The sequence of transformation pads in the puller
Since the pads will be the basis of our puller, let's start by putting them in order, because they rust during operation, are covered with dust, dirt and particles of wear of the friction linings.
First, we process them with a manual brush wire disc, removing accumulated dirt. Using a chisel, hammer and other materials at hand, remove the friction linings. Finish cleaning with a grinder.
First, we outline the contours of future grips, and on the opposite side, places for drilling holes. We core these points so that the drill does not jump off during operation, because the metal of the pads is quite solid.
Drilling is done first with a small diameter drill, then we drill the resulting hole to the required size with another tool. To facilitate the operation, we use oil.
We insert bolts into the holes and screw nuts on them, which will be an integral part of the future puller. With a grinder, we pre-form the contour of the grips according to the previously applied marking.
Screw an elongated nut onto one end of a larger diameter stud. These are also parts of our puller. We twist the extended nut from the stud and weld two ordinary nuts to it in diameter. We process welding spots with a grinder.

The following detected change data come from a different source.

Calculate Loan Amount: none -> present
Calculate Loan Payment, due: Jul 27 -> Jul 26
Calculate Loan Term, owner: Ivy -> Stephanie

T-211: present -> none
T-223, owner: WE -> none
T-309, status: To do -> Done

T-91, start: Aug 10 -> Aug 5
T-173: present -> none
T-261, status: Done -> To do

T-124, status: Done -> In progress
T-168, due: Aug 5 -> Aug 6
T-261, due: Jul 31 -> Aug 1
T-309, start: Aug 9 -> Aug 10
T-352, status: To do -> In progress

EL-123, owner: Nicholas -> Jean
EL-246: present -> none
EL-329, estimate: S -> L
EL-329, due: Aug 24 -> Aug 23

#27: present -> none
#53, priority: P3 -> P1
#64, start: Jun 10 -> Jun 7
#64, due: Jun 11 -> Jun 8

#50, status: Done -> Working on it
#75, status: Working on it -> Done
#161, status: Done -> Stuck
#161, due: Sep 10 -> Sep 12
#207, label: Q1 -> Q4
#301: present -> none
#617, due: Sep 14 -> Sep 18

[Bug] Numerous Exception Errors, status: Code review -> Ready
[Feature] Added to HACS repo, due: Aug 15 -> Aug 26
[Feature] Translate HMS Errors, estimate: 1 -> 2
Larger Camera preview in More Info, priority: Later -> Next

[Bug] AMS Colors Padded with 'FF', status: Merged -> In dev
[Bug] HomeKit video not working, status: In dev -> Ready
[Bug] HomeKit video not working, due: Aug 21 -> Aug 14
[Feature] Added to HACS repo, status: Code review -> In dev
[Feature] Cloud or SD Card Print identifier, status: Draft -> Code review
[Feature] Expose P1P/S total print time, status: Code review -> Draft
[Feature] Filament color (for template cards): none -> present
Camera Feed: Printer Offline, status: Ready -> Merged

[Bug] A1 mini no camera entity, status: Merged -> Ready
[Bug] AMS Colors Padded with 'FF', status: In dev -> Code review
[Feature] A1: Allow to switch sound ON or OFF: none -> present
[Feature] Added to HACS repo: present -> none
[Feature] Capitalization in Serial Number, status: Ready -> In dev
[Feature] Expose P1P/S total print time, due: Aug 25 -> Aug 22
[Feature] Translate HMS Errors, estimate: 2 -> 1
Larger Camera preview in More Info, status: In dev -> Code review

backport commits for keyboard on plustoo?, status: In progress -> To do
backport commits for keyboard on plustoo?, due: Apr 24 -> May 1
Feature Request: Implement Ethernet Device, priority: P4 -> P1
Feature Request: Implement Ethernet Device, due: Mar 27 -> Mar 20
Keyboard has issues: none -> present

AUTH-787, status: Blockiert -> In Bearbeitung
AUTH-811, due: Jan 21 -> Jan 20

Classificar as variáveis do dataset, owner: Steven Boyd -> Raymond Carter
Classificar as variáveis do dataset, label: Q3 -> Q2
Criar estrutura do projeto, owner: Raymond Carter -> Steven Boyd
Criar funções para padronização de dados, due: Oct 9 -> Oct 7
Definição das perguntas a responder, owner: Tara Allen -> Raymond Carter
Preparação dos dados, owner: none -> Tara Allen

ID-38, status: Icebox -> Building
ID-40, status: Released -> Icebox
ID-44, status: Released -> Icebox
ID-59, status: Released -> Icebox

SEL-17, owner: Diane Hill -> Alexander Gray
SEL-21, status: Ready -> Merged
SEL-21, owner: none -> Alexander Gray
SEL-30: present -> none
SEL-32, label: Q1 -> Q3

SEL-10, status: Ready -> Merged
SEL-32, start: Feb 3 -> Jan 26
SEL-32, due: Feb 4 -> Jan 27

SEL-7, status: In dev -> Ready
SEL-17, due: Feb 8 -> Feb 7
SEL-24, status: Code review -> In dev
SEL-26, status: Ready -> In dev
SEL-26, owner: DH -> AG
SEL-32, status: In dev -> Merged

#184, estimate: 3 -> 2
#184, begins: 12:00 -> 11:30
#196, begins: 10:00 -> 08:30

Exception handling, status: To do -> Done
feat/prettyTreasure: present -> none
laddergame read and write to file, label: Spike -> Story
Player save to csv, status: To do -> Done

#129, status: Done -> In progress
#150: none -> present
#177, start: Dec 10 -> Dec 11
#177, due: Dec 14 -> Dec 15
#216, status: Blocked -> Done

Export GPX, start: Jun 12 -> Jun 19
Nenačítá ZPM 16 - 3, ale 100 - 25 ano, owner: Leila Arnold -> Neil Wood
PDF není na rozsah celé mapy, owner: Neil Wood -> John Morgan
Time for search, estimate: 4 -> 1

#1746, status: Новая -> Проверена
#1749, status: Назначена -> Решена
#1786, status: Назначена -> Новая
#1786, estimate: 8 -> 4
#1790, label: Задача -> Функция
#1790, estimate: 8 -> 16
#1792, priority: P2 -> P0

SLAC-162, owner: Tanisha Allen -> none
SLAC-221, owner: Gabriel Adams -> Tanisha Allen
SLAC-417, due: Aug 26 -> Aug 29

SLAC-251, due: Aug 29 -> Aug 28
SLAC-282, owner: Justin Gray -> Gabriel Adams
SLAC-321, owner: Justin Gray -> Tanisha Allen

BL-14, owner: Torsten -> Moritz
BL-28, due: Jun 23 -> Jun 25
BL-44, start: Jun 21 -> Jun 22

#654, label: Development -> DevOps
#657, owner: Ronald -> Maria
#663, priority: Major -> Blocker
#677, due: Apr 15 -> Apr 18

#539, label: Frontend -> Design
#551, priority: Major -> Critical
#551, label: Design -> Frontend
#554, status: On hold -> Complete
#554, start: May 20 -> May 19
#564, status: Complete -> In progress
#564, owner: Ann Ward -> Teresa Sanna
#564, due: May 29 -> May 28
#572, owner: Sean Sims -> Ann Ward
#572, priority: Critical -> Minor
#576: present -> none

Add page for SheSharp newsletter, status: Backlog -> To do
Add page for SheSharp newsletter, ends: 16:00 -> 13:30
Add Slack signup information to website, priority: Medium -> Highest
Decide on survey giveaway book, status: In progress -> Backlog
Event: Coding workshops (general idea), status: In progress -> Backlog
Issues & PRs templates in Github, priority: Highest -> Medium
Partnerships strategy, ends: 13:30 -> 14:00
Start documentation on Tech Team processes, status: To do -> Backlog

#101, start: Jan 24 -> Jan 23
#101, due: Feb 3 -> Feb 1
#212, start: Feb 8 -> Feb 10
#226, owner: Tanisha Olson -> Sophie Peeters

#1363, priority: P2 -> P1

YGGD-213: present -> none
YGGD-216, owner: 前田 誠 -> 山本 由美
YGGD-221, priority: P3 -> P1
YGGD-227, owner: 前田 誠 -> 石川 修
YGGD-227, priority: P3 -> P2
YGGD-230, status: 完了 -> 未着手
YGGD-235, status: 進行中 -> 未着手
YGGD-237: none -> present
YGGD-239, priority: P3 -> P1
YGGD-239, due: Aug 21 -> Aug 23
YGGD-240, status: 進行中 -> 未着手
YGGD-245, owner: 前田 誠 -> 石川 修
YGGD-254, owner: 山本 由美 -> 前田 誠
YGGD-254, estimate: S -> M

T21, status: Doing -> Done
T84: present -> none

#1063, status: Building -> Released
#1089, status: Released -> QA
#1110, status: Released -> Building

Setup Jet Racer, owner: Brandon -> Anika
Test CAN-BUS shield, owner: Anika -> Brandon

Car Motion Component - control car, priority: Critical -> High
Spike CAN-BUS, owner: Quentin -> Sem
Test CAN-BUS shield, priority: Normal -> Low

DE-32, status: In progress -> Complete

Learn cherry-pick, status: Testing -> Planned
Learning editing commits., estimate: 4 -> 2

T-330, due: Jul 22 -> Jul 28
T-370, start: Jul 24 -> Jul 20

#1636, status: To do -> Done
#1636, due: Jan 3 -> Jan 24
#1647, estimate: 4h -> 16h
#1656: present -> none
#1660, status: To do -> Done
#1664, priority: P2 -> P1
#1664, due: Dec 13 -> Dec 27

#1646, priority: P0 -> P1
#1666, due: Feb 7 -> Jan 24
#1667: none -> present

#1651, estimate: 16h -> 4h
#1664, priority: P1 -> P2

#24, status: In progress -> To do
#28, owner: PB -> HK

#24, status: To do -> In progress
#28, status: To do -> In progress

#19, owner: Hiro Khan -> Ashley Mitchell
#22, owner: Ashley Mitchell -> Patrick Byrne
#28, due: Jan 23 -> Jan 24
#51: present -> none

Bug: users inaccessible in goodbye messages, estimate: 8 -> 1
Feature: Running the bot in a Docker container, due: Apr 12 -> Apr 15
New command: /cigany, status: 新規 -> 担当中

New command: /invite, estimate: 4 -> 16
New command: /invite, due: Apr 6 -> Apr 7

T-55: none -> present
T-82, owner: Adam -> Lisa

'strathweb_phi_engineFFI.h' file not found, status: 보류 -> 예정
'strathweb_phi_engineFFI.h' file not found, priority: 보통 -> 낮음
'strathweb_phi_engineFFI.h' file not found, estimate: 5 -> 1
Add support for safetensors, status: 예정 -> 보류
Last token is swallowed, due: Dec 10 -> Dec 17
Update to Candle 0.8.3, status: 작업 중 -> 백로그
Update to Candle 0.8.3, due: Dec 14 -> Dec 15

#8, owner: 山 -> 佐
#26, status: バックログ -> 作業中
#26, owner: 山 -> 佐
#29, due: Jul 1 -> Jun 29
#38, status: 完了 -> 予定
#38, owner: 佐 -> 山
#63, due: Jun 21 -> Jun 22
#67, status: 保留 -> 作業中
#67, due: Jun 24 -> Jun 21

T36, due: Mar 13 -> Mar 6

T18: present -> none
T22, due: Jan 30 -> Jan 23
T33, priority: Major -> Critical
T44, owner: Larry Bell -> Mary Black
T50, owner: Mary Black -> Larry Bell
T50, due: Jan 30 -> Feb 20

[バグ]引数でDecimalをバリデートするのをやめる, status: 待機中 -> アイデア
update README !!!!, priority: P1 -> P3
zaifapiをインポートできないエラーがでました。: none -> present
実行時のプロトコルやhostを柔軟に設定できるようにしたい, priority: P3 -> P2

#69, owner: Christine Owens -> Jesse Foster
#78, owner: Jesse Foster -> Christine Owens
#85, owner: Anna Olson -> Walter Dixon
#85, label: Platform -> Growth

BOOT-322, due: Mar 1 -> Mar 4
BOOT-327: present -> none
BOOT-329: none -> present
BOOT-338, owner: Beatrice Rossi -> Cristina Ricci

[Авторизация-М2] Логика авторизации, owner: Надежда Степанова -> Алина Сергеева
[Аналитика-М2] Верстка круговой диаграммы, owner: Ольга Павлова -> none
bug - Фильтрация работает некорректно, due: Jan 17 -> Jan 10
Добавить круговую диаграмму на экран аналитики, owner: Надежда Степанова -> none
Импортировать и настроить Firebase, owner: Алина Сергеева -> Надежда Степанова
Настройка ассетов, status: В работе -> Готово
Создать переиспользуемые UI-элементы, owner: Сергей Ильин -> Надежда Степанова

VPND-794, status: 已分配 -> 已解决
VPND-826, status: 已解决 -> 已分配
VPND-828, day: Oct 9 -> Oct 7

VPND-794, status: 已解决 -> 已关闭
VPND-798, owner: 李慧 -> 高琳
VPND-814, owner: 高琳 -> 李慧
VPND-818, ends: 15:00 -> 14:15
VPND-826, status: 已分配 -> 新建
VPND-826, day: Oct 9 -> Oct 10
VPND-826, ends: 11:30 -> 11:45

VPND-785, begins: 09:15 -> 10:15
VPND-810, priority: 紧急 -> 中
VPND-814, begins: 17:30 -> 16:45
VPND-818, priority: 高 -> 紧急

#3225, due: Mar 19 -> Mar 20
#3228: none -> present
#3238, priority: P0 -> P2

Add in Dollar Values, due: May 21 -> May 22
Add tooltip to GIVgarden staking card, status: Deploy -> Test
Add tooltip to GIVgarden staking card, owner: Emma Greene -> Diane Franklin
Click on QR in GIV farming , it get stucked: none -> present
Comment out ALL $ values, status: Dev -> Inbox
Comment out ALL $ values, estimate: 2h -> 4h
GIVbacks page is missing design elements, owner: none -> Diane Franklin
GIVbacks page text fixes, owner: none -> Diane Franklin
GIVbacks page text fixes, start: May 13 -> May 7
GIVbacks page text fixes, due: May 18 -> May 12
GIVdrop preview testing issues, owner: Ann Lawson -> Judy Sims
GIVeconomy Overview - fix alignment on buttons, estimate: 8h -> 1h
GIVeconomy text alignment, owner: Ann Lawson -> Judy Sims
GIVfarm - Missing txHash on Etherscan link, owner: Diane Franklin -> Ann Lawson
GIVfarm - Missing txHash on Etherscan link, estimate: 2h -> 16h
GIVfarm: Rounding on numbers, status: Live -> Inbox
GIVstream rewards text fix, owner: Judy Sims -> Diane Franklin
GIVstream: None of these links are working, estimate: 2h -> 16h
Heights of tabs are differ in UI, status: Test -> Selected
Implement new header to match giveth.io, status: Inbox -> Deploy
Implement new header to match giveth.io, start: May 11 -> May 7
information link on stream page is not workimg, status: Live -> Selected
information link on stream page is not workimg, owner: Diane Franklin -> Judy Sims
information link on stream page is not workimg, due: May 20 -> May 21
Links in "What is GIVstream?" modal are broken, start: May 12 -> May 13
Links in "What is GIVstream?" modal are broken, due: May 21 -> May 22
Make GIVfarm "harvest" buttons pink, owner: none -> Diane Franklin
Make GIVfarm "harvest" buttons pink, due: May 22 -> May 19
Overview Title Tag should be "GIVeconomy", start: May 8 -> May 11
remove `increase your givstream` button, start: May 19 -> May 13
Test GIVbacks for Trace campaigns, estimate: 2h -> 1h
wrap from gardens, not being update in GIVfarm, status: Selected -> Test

Pre-assemble the parts of the future puller, which will provide the process of pressing out the bearing. To do this, we pass the bolts through the nuts welded to the elongated analog, and the holes in the pads, and screw the nuts on their ends.
On a stud from above, vertically weld a typical nut into which we insert a bolt, smaller in diameter, and screw on it a nut that is suitable for threading and also weld it. It will be a knob with which the power screw can be raised or lowered.
Turn the stud completely out of the elongated nut, and process the lower part with a grinder, reducing in diameter and sharpening the end on the cone.
We fix the screw in a vice and heat the modernized side in the flame of a gas burner until red and quickly lower it into oil for cooling and quenching.
We install the screw in place, screwing it into the elongated nut, and finally form the grippers with the help of the grinder.
On the side of the brake pads at the same level below the center and closer to the front side, we drill through holes for passing through them a thin stud of the required length. On its ends we screw one block on the outside of the blocks. With this node, pads, and hence the grips, can be reduced and raised.
We completely disassemble our homemade product and paint the parts of the nodes that perform specific functions in different colors. Ask - why? Well, firstly, it’s beautiful, and secondly, it’s convenient to work and operate, for example, during assembly and disassembly.
Puller test
After the parts have dried after painting, we assemble the puller and it is completely ready for work. We remove it with the help of a bearing pressed onto the shaft of the armature. To do this, we bring the ends of the grips under the outer cage of the removed assembly and tighten the nuts of the horizontal stud.
We point the conical end of the vertical screw against the center of the armature shaft and, holding the puller in this position, we begin to rotate the power screw clockwise. In this case, the grips will also begin to rise and after a while they will tear off the bearing from the shaft on which it "sat" with an interference fit.